§ **Records for the exercise**
▼

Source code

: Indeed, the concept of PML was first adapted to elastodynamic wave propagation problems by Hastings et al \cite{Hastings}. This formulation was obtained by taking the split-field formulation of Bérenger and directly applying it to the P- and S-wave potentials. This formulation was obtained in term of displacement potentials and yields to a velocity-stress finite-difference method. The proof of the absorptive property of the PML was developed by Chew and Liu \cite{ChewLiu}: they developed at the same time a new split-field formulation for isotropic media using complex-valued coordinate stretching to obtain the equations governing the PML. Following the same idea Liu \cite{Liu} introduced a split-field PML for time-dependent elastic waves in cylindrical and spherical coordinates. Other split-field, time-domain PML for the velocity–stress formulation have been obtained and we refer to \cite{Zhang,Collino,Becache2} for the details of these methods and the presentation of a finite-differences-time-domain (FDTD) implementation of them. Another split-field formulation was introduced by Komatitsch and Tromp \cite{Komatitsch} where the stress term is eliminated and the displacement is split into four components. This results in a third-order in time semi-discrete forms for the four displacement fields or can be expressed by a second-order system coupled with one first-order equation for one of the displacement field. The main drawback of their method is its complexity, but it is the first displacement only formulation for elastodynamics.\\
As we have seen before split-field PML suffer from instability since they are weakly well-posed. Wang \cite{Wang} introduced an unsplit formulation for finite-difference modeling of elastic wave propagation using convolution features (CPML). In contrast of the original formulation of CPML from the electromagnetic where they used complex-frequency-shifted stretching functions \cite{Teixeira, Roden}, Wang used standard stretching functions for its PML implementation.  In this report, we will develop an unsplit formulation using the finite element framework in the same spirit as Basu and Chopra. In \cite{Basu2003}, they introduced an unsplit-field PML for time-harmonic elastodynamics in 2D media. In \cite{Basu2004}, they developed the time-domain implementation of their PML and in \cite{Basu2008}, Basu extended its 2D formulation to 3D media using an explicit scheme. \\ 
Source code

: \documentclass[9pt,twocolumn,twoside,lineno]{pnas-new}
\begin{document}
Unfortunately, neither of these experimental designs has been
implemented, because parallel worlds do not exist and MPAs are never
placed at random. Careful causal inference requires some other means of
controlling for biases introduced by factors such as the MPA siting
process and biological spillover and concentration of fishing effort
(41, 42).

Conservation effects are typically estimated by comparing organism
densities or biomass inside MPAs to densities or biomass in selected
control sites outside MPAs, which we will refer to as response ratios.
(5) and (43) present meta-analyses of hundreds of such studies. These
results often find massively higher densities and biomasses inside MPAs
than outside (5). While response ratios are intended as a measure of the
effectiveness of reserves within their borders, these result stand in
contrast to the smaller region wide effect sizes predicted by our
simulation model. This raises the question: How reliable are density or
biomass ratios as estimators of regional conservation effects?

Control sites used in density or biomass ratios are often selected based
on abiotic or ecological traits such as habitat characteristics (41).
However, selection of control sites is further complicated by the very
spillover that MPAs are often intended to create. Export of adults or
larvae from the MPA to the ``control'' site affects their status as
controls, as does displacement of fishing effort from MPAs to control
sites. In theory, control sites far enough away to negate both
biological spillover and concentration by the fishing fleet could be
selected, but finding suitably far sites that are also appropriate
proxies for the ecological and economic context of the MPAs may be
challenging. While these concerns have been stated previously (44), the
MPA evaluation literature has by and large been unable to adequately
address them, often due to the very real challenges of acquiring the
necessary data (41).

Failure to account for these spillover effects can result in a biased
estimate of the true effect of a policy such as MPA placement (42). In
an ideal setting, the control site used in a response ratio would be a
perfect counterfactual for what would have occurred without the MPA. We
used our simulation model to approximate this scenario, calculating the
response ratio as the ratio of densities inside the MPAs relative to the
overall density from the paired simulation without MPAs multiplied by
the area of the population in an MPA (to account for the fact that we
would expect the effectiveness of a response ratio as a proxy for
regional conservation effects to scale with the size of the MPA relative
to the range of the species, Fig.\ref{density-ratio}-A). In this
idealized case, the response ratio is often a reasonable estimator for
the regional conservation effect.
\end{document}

▲

§ **Exercise instructions**
Every line above in which the word "will" occurs is to be copied.

§ **Output below**
As we have seen before split-field PML suffer from instability since they are weakly well-posed. Wang \cite{Wang} introduced an unsplit formulation for finite-difference modeling of elastic wave propagation using convolution features (CPML). In contrast of the original formulation of CPML from the electromagnetic where they used complex-frequency-shifted stretching functions \cite{Teixeira, Roden}, Wang used standard stretching functions for its PML implementation.  In this report, we will develop an unsplit formulation using the finite element framework in the same spirit as Basu and Chopra. In \cite{Basu2003}, they introduced an unsplit-field PML for time-harmonic elastodynamics in 2D media. In \cite{Basu2004}, they developed the time-domain implementation of their PML and in \cite{Basu2008}, Basu extended its 2D formulation to 3D media using an explicit scheme. \\ 
control sites outside MPAs, which we will refer to as response ratios.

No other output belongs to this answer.